**Try it**
Every line of the data must be copied exactly.

**Data for review**
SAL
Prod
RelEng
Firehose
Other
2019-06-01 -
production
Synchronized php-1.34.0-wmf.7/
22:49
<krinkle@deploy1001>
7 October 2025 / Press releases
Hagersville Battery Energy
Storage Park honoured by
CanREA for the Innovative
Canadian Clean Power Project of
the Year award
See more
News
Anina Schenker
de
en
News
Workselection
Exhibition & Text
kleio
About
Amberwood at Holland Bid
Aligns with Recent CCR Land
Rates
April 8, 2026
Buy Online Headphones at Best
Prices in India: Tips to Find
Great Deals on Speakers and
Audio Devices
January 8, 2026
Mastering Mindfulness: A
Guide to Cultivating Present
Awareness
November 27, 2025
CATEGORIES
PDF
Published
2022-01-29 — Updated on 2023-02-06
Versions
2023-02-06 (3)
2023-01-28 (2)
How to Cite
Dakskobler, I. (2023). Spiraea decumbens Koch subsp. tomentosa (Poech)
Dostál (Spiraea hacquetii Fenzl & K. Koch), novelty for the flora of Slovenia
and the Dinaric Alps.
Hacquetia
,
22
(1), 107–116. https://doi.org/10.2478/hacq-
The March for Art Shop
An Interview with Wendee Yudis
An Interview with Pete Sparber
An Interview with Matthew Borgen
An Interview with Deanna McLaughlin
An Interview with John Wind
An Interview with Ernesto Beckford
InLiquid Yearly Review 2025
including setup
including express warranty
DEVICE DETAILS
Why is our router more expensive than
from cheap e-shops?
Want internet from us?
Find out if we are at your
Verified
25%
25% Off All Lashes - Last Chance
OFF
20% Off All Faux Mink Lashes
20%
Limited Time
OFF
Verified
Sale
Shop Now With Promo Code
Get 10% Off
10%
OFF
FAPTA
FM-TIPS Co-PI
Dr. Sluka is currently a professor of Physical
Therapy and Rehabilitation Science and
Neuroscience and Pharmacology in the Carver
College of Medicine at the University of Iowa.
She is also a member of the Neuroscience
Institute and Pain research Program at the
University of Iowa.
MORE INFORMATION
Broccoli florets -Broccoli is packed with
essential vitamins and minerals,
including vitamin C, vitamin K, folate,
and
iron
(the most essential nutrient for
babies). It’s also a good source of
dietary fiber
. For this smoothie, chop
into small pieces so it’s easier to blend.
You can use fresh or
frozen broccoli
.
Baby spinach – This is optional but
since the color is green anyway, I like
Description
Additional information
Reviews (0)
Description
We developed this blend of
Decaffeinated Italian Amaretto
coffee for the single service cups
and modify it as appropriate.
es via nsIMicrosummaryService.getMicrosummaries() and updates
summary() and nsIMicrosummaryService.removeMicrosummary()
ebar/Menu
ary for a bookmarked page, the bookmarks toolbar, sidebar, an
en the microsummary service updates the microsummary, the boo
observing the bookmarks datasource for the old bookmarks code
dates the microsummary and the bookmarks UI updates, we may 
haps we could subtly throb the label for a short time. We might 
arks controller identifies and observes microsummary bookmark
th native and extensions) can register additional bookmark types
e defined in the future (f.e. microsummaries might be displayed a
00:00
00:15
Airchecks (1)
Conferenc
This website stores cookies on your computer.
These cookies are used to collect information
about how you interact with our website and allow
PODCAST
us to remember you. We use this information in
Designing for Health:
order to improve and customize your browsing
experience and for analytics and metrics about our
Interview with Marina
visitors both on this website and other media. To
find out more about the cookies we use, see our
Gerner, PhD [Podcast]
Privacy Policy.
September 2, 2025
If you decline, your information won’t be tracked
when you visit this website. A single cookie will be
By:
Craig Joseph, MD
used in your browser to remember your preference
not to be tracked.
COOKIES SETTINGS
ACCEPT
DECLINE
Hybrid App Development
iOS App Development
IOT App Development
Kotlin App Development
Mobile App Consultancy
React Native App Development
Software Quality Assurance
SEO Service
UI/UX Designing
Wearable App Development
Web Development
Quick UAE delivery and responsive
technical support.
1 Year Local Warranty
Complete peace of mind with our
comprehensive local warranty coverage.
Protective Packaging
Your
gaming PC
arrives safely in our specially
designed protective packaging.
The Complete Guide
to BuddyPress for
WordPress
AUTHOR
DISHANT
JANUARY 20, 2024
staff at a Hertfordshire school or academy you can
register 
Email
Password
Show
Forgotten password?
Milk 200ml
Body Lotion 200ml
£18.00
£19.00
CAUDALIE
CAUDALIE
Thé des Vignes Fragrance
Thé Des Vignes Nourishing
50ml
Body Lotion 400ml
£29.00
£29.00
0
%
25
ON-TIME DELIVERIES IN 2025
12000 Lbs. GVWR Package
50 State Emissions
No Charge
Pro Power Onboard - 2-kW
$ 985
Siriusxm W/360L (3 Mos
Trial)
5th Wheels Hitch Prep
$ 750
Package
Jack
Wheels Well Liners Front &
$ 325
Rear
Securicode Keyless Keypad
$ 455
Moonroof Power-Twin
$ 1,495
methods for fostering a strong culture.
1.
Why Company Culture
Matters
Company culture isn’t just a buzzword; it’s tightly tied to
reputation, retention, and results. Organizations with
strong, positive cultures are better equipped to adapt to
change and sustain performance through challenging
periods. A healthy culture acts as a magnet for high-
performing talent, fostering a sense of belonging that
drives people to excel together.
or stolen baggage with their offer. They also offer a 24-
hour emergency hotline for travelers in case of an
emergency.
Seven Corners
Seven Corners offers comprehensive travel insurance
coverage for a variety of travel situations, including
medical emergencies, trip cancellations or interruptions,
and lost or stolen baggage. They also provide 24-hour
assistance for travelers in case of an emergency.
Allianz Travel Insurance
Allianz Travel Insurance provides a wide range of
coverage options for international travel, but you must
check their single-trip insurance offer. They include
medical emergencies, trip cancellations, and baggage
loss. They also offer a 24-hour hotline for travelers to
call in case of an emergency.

**Your solution**
SAL
Prod
RelEng
Firehose
Other
2019-06-01 -
production
Synchronized php-1.34.0-wmf.7/
22:49
<krinkle@deploy1001>
7 October 2025 / Press releases
Hagersville Battery Energy
Storage Park honoured by
CanREA for the Innovative
Canadian Clean Power Project of
the Year award
See more
News
Anina Schenker
de
en
News
Workselection
Exhibition & Text
kleio
About
Amberwood at Holland Bid
Aligns with Recent CCR Land
Rates
April 8, 2026
Buy Online Headphones at Best
Prices in India: Tips to Find
Great Deals on Speakers and
Audio Devices
January 8, 2026
Mastering Mindfulness: A
Guide to Cultivating Present
Awareness
November 27, 2025
CATEGORIES
PDF
Published
2022-01-29 — Updated on 2023-02-06
Versions
2023-02-06 (3)
2023-01-28 (2)
How to Cite
Dakskobler, I. (2023). Spiraea decumbens Koch subsp. tomentosa (Poech)
Dostál (Spiraea hacquetii Fenzl & K. Koch), novelty for the flora of Slovenia
and the Dinaric Alps.
Hacquetia
,
22
(1), 107–116. https://doi.org/10.2478/hacq-
The March for Art Shop
An Interview with Wendee Yudis
An Interview with Pete Sparber
An Interview with Matthew Borgen
An Interview with Deanna McLaughlin
An Interview with John Wind
An Interview with Ernesto Beckford
InLiquid Yearly Review 2025
including setup
including express warranty
DEVICE DETAILS
Why is our router more expensive than
from cheap e-shops?
Want internet from us?
Find out if we are at your
Verified
25%
25% Off All Lashes - Last Chance
OFF
20% Off All Faux Mink Lashes
20%
Limited Time
OFF
Verified
Sale
Shop Now With Promo Code
Get 10% Off
10%
OFF
FAPTA
FM-TIPS Co-PI
Dr. Sluka is currently a professor of Physical
Therapy and Rehabilitation Science and
Neuroscience and Pharmacology in the Carver
College of Medicine at the University of Iowa.
She is also a member of the Neuroscience
Institute and Pain research Program at the
University of Iowa.
MORE INFORMATION
Broccoli florets -Broccoli is packed with
essential vitamins and minerals,
including vitamin C, vitamin K, folate,
and
iron
(the most essential nutrient for
babies). It’s also a good source of
dietary fiber
. For this smoothie, chop
into small pieces so it’s easier to blend.
You can use fresh or
frozen broccoli
.
Baby spinach – This is optional but
since the color is green anyway, I like
Description
Additional information
Reviews (0)
Description
We developed this blend of
Decaffeinated Italian Amaretto
coffee for the single service cups
and modify it as appropriate.
es via nsIMicrosummaryService.getMicrosummaries() and updates
summary() and nsIMicrosummaryService.removeMicrosummary()
ebar/Menu
ary for a bookmarked page, the bookmarks toolbar, sidebar, an
en the microsummary service updates the microsummary, the boo
observing the bookmarks datasource for the old bookmarks code
dates the microsummary and the bookmarks UI updates, we may 
haps we could subtly throb the label for a short time. We might 
arks controller identifies and observes microsummary bookmark
th native and extensions) can register additional bookmark types
e defined in the future (f.e. microsummaries might be displayed a
00:00
00:15
Airchecks (1)
Conferenc
This website stores cookies on your computer.
These cookies are used to collect information
about how you interact with our website and allow
PODCAST
us to remember you. We use this information in
Designing for Health:
order to improve and customize your browsing
experience and for analytics and metrics about our
Interview with Marina
visitors both on this website and other media. To
find out more about the cookies we use, see our
Gerner, PhD [Podcast]
Privacy Policy.
September 2, 2025
If you decline, your information won’t be tracked
when you visit this website. A single cookie will be
By:
Craig Joseph, MD
used in your browser to remember your preference
not to be tracked.
COOKIES SETTINGS
ACCEPT
DECLINE
Hybrid App Development
iOS App Development
IOT App Development
Kotlin App Development
Mobile App Consultancy
React Native App Development
Software Quality Assurance
SEO Service
UI/UX Designing
Wearable App Development
Web Development
Quick UAE delivery and responsive
technical support.
1 Year Local Warranty
Complete peace of mind with our
comprehensive local warranty coverage.
Protective Packaging
Your
gaming PC
arrives safely in our specially
designed protective packaging.
The Complete Guide
to BuddyPress for
WordPress
AUTHOR
DISHANT
JANUARY 20, 2024
staff at a Hertfordshire school or academy you can
register 
Email
Password
Show
Forgotten password?
Milk 200ml
Body Lotion 200ml
£18.00
£19.00
CAUDALIE
CAUDALIE
Thé des Vignes Fragrance
Thé Des Vignes Nourishing
50ml
Body Lotion 400ml
£29.00
£29.00
0
%
25
ON-TIME DELIVERIES IN 2025
12000 Lbs. GVWR Package
50 State Emissions
No Charge
Pro Power Onboard - 2-kW
$ 985
Siriusxm W/360L (3 Mos
Trial)
5th Wheels Hitch Prep
$ 750
Package
Jack
Wheels Well Liners Front &
$ 325
Rear
Securicode Keyless Keypad
$ 455
Moonroof Power-Twin
$ 1,495
methods for fostering a strong culture.
1.
Why Company Culture
Matters
Company culture isn’t just a buzzword; it’s tightly tied to
reputation, retention, and results. Organizations with
strong, positive cultures are better equipped to adapt to
change and sustain performance through challenging
periods. A healthy culture acts as a magnet for high-
performing talent, fostering a sense of belonging that
drives people to excel together.
or stolen baggage with their offer. They also offer a 24-
hour emergency hotline for travelers in case of an
emergency.
Seven Corners
Seven Corners offers comprehensive travel insurance
coverage for a variety of travel situations, including
medical emergencies, trip cancellations or interruptions,
and lost or stolen baggage. They also provide 24-hour
assistance for travelers in case of an emergency.
Allianz Travel Insurance
Allianz Travel Insurance provides a wide range of
coverage options for international travel, but you must
check their single-trip insurance offer. They include
medical emergencies, trip cancellations, and baggage
loss. They also offer a 24-hour hotline for travelers to
call in case of an emergency.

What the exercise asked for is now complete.